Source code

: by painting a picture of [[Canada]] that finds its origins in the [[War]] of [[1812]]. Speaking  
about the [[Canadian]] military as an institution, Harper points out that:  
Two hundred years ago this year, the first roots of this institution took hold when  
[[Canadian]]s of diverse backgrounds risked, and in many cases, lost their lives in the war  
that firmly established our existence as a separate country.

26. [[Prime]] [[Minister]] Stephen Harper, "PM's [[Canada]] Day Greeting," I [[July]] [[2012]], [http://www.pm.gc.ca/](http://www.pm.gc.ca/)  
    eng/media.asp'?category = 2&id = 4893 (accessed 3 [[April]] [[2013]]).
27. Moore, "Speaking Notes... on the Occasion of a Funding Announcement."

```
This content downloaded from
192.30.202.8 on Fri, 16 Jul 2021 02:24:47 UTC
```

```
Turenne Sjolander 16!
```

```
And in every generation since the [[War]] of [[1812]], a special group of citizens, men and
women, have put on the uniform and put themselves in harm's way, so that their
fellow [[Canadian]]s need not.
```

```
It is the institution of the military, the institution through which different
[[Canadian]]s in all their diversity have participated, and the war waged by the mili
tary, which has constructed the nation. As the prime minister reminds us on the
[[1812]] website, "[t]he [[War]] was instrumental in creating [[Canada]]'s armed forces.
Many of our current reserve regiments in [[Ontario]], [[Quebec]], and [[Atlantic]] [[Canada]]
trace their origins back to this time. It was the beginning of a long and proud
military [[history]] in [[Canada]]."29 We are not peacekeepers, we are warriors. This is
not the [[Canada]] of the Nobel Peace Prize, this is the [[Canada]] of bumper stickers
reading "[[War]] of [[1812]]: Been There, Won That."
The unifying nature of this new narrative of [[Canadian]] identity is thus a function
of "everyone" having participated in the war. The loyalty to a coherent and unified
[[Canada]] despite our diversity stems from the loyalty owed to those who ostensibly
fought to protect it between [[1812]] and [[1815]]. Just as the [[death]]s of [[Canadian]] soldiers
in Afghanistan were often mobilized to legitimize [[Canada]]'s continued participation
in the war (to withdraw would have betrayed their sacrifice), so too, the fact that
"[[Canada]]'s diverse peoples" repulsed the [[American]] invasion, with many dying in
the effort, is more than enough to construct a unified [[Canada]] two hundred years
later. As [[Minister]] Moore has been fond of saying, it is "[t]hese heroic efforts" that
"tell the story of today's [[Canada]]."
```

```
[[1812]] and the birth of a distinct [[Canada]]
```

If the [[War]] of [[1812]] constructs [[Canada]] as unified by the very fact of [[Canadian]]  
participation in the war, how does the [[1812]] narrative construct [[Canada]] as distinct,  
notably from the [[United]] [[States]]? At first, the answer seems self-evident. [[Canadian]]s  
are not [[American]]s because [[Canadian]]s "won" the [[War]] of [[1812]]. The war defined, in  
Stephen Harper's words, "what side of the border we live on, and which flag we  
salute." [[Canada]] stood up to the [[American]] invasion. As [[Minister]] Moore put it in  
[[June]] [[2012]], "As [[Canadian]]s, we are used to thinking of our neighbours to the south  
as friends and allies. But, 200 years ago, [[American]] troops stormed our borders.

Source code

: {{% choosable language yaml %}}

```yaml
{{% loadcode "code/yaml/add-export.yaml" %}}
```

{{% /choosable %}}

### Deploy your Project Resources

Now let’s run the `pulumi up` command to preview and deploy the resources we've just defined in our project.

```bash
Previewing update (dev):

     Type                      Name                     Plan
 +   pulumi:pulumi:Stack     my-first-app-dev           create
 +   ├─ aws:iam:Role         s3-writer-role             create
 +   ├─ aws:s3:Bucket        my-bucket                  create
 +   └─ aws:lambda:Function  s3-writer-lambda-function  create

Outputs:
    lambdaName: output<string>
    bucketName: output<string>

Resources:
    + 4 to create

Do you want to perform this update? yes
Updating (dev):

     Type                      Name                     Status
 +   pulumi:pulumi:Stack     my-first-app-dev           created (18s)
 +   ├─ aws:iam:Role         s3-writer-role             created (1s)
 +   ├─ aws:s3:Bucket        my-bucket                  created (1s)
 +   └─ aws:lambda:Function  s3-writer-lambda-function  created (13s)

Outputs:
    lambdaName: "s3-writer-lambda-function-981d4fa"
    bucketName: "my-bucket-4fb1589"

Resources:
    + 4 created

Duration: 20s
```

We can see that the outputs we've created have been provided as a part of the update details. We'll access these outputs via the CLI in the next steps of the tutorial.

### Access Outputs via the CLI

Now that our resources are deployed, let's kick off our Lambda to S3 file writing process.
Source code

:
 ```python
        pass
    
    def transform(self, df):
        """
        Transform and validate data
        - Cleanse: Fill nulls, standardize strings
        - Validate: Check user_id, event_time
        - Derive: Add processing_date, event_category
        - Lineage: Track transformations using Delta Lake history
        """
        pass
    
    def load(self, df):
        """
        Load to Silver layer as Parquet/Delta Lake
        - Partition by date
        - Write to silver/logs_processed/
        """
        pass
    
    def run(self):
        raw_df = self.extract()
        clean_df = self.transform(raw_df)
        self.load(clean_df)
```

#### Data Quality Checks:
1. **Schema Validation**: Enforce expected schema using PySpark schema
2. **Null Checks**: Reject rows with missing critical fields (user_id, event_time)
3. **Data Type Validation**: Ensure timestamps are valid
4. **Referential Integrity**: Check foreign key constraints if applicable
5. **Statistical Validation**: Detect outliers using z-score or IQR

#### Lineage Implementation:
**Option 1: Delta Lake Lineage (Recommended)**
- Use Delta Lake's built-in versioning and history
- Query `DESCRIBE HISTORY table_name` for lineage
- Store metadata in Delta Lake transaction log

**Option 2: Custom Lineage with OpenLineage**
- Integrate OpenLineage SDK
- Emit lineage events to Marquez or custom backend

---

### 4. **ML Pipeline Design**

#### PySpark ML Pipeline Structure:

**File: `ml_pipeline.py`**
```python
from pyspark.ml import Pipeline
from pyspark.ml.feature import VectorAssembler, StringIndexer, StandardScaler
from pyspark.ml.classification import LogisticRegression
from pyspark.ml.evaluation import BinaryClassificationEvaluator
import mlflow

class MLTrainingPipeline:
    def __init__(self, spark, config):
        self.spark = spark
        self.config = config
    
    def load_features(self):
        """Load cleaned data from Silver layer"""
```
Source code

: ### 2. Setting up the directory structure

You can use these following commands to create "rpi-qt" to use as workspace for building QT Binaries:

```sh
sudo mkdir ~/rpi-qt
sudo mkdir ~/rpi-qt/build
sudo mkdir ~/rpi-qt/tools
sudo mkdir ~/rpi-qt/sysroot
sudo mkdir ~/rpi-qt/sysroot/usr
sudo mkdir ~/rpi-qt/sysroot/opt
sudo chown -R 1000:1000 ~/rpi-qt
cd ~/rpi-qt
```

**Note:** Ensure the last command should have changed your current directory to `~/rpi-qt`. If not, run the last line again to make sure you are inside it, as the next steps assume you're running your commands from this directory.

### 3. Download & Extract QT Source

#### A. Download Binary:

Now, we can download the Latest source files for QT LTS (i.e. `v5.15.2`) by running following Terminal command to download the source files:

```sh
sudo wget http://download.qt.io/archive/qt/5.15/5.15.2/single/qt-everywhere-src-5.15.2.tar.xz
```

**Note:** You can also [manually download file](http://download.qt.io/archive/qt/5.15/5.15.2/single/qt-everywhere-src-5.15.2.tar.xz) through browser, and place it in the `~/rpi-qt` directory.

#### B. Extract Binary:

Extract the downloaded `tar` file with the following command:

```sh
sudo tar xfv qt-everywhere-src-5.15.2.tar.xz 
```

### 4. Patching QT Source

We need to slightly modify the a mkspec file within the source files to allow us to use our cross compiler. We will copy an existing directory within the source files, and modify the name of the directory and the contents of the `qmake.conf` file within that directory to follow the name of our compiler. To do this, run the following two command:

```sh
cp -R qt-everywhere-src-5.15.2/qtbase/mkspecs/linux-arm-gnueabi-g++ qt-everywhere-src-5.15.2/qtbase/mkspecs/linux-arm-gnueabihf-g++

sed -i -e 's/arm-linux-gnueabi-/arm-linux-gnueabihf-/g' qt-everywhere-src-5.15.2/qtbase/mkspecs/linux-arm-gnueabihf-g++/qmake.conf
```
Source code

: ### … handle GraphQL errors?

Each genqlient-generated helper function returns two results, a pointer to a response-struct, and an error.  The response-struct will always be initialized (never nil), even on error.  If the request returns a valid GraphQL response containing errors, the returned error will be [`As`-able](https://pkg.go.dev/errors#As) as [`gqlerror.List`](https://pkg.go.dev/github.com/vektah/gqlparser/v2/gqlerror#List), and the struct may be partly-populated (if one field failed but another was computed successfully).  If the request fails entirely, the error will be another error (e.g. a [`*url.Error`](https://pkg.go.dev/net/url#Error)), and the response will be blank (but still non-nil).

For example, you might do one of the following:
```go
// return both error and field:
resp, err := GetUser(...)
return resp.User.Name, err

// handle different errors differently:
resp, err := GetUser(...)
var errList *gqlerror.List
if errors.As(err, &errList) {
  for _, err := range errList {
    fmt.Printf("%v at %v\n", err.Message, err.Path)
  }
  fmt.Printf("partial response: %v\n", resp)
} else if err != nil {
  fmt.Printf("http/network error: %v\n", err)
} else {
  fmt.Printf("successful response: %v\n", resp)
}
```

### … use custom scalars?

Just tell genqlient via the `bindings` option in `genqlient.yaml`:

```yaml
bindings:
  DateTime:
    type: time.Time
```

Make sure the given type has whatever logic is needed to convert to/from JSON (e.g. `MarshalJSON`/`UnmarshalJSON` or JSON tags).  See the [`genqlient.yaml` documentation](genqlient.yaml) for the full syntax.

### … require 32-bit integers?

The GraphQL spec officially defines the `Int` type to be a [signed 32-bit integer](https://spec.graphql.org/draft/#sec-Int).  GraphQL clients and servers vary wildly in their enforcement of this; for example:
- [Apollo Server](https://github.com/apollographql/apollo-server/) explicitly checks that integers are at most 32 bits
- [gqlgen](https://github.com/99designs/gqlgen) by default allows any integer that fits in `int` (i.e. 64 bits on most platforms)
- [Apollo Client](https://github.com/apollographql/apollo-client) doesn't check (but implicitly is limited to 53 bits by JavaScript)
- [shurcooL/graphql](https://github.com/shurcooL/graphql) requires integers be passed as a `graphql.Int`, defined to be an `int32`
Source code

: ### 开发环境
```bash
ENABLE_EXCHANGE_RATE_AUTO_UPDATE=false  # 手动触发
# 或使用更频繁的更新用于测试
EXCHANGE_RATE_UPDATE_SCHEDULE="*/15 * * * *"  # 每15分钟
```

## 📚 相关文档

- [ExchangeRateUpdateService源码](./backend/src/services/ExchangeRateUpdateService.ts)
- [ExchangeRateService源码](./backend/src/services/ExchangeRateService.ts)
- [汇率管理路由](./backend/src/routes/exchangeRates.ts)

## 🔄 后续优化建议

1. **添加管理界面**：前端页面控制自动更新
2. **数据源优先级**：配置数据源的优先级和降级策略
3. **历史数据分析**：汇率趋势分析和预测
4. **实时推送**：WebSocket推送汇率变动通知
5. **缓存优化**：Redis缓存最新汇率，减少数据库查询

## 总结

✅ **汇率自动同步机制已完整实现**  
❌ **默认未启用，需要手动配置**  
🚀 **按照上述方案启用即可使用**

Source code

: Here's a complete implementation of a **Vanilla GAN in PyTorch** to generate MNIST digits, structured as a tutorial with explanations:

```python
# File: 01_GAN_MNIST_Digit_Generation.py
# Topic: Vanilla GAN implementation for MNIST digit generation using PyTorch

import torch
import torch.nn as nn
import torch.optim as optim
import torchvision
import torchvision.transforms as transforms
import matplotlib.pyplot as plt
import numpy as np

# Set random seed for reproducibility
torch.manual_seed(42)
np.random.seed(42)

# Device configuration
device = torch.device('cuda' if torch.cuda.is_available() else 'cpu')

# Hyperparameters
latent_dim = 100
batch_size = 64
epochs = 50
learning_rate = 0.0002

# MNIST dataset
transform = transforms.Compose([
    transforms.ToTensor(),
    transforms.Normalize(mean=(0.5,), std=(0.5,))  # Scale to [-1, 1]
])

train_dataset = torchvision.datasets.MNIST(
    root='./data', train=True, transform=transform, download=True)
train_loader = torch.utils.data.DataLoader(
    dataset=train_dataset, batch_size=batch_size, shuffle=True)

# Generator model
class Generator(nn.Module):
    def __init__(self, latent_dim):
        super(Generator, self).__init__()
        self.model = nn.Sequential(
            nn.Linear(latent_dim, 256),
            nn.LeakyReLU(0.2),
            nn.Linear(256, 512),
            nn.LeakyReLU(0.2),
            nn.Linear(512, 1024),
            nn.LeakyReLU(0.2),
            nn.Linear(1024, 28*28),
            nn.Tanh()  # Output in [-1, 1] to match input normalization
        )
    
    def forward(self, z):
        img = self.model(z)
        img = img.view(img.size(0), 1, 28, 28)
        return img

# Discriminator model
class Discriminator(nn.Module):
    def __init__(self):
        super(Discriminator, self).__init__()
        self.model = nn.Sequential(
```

============================================================

Could you restate word for word the lines above, from the one that contains "You can also" through the one that contains "handle GraphQL errors?", and no others?

◆ **ANSWER SPACE**:
**Note:** You can also [manually download file](http://download.qt.io/archive/qt/5.15/5.15.2/single/qt-everywhere-src-5.15.2.tar.xz) through browser, and place it in the `~/rpi-qt` directory.

#### B. Extract Binary:

Extract the downloaded `tar` file with the following command:

```sh
sudo tar xfv qt-everywhere-src-5.15.2.tar.xz 
```

### 4. Patching QT Source

We need to slightly modify the a mkspec file within the source files to allow us to use our cross compiler. We will copy an existing directory within the source files, and modify the name of the directory and the contents of the `qmake.conf` file within that directory to follow the name of our compiler. To do this, run the following two command:

```sh
cp -R qt-everywhere-src-5.15.2/qtbase/mkspecs/linux-arm-gnueabi-g++ qt-everywhere-src-5.15.2/qtbase/mkspecs/linux-arm-gnueabihf-g++

sed -i -e 's/arm-linux-gnueabi-/arm-linux-gnueabihf-/g' qt-everywhere-src-5.15.2/qtbase/mkspecs/linux-arm-gnueabihf-g++/qmake.conf
```
Source code

: ### … handle GraphQL errors?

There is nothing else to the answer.